--- ENTRIES SHOWN Enclosed Below ---

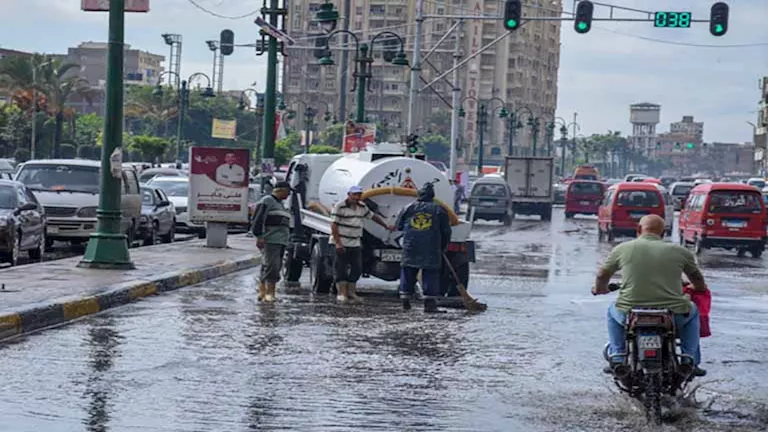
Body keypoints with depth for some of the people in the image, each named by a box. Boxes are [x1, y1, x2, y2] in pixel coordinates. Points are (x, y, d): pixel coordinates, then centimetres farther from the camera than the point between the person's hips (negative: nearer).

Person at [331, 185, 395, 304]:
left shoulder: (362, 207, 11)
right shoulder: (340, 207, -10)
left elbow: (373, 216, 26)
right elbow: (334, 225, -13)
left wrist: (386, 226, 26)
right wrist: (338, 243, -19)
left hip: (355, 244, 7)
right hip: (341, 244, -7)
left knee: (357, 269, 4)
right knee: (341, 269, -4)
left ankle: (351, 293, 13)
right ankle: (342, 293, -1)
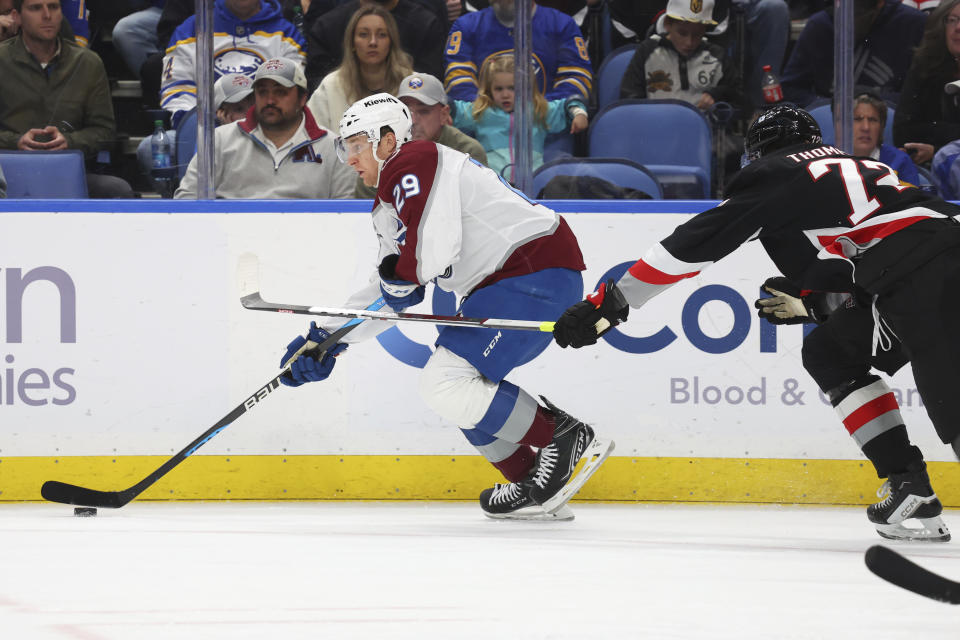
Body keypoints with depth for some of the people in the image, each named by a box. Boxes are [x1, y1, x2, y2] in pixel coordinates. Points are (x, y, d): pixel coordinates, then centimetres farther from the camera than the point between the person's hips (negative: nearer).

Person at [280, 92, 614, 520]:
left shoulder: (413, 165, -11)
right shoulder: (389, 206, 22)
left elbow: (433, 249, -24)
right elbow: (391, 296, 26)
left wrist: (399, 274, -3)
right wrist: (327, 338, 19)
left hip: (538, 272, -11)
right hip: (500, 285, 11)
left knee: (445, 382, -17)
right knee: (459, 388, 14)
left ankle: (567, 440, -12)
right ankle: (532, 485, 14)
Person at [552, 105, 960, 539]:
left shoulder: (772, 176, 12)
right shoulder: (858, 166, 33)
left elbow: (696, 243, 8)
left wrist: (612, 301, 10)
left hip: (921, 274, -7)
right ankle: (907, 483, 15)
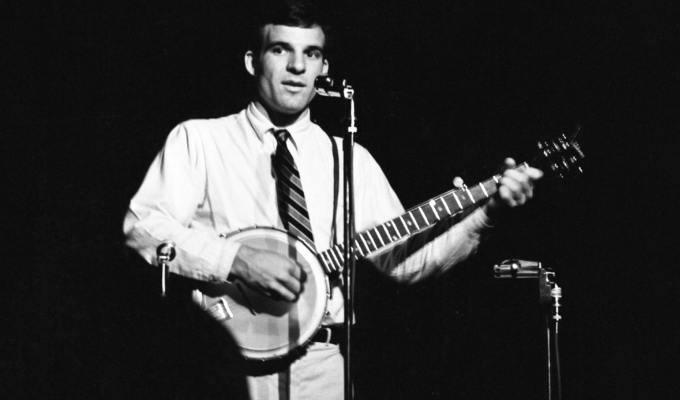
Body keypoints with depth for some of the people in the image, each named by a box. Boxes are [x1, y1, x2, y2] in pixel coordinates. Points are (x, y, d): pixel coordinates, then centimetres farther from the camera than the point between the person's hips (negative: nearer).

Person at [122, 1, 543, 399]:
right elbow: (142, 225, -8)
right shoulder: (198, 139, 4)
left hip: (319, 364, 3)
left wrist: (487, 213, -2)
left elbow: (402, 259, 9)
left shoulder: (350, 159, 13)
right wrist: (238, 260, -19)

--- End of Enclosed ENTRIES SHOWN ---
--- ENTRIES SHOWN Enclosed Below ---

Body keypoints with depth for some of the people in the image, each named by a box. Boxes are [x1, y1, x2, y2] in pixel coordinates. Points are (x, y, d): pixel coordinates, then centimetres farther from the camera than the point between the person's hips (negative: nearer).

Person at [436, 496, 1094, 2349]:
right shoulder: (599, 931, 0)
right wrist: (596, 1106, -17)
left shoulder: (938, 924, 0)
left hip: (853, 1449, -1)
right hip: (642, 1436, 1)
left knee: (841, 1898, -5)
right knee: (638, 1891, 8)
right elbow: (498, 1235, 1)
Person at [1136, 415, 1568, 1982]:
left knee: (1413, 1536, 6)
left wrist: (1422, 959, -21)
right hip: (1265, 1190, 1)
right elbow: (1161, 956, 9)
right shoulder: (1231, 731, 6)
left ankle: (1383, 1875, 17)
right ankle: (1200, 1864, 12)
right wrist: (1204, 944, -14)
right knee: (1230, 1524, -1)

--- End of Enclosed ENTRIES SHOWN ---

HOW TO COMPLETE THIS TASK:
Filter the entries above and return only the lines holding "elbow".

FINISHED TASK:
left elbow: (373, 216, 26)
right elbow: (334, 225, -13)
left elbow: (433, 249, -24)
right elbow: (391, 296, 26)
left elbow: (696, 243, 8)
right elbow: (142, 225, -8)
left elbow: (402, 259, 9)
right elbow: (498, 1235, 1)
right elbow: (1161, 956, 9)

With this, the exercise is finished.